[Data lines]
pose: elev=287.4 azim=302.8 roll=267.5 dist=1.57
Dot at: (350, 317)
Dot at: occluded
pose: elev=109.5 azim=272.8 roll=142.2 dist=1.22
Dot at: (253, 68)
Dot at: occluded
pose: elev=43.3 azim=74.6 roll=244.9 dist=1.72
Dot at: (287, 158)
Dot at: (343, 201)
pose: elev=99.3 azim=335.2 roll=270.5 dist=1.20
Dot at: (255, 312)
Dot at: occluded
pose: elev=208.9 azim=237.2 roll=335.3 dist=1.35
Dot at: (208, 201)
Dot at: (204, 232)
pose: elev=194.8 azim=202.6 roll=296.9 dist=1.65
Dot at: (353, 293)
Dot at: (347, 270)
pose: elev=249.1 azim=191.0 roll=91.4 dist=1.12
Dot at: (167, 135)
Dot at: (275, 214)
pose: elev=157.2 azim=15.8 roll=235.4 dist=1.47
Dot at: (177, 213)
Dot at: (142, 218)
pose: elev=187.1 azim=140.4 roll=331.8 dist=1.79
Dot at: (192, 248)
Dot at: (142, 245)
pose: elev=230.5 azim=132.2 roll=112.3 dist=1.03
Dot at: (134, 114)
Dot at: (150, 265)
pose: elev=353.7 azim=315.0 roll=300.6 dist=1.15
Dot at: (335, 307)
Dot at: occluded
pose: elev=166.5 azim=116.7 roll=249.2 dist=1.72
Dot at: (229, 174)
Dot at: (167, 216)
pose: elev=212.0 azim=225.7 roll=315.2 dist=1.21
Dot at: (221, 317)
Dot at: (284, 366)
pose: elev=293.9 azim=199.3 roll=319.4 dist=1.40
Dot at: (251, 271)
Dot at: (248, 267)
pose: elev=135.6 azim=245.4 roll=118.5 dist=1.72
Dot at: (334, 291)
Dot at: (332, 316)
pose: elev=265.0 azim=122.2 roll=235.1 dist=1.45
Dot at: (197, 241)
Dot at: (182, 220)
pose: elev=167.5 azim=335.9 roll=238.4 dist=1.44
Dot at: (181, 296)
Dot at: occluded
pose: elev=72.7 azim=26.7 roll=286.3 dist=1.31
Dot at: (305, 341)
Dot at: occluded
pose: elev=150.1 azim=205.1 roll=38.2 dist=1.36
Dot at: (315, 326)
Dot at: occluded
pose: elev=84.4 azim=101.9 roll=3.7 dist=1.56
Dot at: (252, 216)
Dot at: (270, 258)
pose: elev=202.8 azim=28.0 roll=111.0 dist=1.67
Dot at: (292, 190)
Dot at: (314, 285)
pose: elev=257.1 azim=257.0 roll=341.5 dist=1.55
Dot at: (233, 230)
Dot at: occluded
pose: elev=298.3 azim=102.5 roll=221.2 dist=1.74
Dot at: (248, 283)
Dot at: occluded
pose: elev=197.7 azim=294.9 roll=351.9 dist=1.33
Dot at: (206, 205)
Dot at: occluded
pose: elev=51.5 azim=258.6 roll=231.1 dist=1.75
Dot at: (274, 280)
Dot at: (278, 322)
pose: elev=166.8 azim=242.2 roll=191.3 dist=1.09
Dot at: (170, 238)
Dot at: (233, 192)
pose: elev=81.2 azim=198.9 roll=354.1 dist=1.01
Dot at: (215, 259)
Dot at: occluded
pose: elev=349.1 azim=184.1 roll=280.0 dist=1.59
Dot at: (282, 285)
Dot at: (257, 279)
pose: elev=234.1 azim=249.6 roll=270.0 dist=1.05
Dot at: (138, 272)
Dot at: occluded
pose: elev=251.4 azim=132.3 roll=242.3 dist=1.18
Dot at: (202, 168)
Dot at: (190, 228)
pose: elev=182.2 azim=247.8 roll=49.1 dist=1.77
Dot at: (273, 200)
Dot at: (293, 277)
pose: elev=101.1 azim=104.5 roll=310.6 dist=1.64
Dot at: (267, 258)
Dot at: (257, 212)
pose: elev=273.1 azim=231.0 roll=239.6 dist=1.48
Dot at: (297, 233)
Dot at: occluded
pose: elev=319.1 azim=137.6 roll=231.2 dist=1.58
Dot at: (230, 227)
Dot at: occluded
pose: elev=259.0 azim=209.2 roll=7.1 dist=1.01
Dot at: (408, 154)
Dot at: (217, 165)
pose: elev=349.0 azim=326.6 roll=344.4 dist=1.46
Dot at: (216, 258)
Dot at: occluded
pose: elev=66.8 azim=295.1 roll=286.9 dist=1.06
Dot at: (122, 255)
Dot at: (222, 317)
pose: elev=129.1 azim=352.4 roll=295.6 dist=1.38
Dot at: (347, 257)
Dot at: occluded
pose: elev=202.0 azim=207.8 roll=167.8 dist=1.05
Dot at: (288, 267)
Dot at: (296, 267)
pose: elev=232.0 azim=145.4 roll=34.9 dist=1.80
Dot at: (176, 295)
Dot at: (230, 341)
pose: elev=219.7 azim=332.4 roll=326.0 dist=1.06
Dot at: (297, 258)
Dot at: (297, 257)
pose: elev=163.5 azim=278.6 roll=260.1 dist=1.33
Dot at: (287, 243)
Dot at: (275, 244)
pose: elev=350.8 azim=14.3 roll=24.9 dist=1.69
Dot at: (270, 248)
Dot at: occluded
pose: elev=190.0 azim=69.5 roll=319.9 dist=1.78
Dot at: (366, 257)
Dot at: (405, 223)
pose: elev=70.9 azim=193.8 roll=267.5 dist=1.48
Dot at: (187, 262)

— What you will do —
Print every line of the material above without changing a single character.

— Result of this task —
pose: elev=287.4 azim=302.8 roll=267.5 dist=1.57
Dot at: (350, 317)
Dot at: occluded
pose: elev=109.5 azim=272.8 roll=142.2 dist=1.22
Dot at: (253, 68)
Dot at: occluded
pose: elev=43.3 azim=74.6 roll=244.9 dist=1.72
Dot at: (287, 158)
Dot at: (343, 201)
pose: elev=99.3 azim=335.2 roll=270.5 dist=1.20
Dot at: (255, 312)
Dot at: occluded
pose: elev=208.9 azim=237.2 roll=335.3 dist=1.35
Dot at: (208, 201)
Dot at: (204, 232)
pose: elev=194.8 azim=202.6 roll=296.9 dist=1.65
Dot at: (353, 293)
Dot at: (347, 270)
pose: elev=249.1 azim=191.0 roll=91.4 dist=1.12
Dot at: (167, 135)
Dot at: (275, 214)
pose: elev=157.2 azim=15.8 roll=235.4 dist=1.47
Dot at: (177, 213)
Dot at: (142, 218)
pose: elev=187.1 azim=140.4 roll=331.8 dist=1.79
Dot at: (192, 248)
Dot at: (142, 245)
pose: elev=230.5 azim=132.2 roll=112.3 dist=1.03
Dot at: (134, 114)
Dot at: (150, 265)
pose: elev=353.7 azim=315.0 roll=300.6 dist=1.15
Dot at: (335, 307)
Dot at: occluded
pose: elev=166.5 azim=116.7 roll=249.2 dist=1.72
Dot at: (229, 174)
Dot at: (167, 216)
pose: elev=212.0 azim=225.7 roll=315.2 dist=1.21
Dot at: (221, 317)
Dot at: (284, 366)
pose: elev=293.9 azim=199.3 roll=319.4 dist=1.40
Dot at: (251, 271)
Dot at: (248, 267)
pose: elev=135.6 azim=245.4 roll=118.5 dist=1.72
Dot at: (334, 291)
Dot at: (332, 316)
pose: elev=265.0 azim=122.2 roll=235.1 dist=1.45
Dot at: (197, 241)
Dot at: (182, 220)
pose: elev=167.5 azim=335.9 roll=238.4 dist=1.44
Dot at: (181, 296)
Dot at: occluded
pose: elev=72.7 azim=26.7 roll=286.3 dist=1.31
Dot at: (305, 341)
Dot at: occluded
pose: elev=150.1 azim=205.1 roll=38.2 dist=1.36
Dot at: (315, 326)
Dot at: occluded
pose: elev=84.4 azim=101.9 roll=3.7 dist=1.56
Dot at: (252, 216)
Dot at: (270, 258)
pose: elev=202.8 azim=28.0 roll=111.0 dist=1.67
Dot at: (292, 190)
Dot at: (314, 285)
pose: elev=257.1 azim=257.0 roll=341.5 dist=1.55
Dot at: (233, 230)
Dot at: occluded
pose: elev=298.3 azim=102.5 roll=221.2 dist=1.74
Dot at: (248, 283)
Dot at: occluded
pose: elev=197.7 azim=294.9 roll=351.9 dist=1.33
Dot at: (206, 205)
Dot at: occluded
pose: elev=51.5 azim=258.6 roll=231.1 dist=1.75
Dot at: (274, 280)
Dot at: (278, 322)
pose: elev=166.8 azim=242.2 roll=191.3 dist=1.09
Dot at: (170, 238)
Dot at: (233, 192)
pose: elev=81.2 azim=198.9 roll=354.1 dist=1.01
Dot at: (215, 259)
Dot at: occluded
pose: elev=349.1 azim=184.1 roll=280.0 dist=1.59
Dot at: (282, 285)
Dot at: (257, 279)
pose: elev=234.1 azim=249.6 roll=270.0 dist=1.05
Dot at: (138, 272)
Dot at: occluded
pose: elev=251.4 azim=132.3 roll=242.3 dist=1.18
Dot at: (202, 168)
Dot at: (190, 228)
pose: elev=182.2 azim=247.8 roll=49.1 dist=1.77
Dot at: (273, 200)
Dot at: (293, 277)
pose: elev=101.1 azim=104.5 roll=310.6 dist=1.64
Dot at: (267, 258)
Dot at: (257, 212)
pose: elev=273.1 azim=231.0 roll=239.6 dist=1.48
Dot at: (297, 233)
Dot at: occluded
pose: elev=319.1 azim=137.6 roll=231.2 dist=1.58
Dot at: (230, 227)
Dot at: occluded
pose: elev=259.0 azim=209.2 roll=7.1 dist=1.01
Dot at: (408, 154)
Dot at: (217, 165)
pose: elev=349.0 azim=326.6 roll=344.4 dist=1.46
Dot at: (216, 258)
Dot at: occluded
pose: elev=66.8 azim=295.1 roll=286.9 dist=1.06
Dot at: (122, 255)
Dot at: (222, 317)
pose: elev=129.1 azim=352.4 roll=295.6 dist=1.38
Dot at: (347, 257)
Dot at: occluded
pose: elev=202.0 azim=207.8 roll=167.8 dist=1.05
Dot at: (288, 267)
Dot at: (296, 267)
pose: elev=232.0 azim=145.4 roll=34.9 dist=1.80
Dot at: (176, 295)
Dot at: (230, 341)
pose: elev=219.7 azim=332.4 roll=326.0 dist=1.06
Dot at: (297, 258)
Dot at: (297, 257)
pose: elev=163.5 azim=278.6 roll=260.1 dist=1.33
Dot at: (287, 243)
Dot at: (275, 244)
pose: elev=350.8 azim=14.3 roll=24.9 dist=1.69
Dot at: (270, 248)
Dot at: occluded
pose: elev=190.0 azim=69.5 roll=319.9 dist=1.78
Dot at: (366, 257)
Dot at: (405, 223)
pose: elev=70.9 azim=193.8 roll=267.5 dist=1.48
Dot at: (187, 262)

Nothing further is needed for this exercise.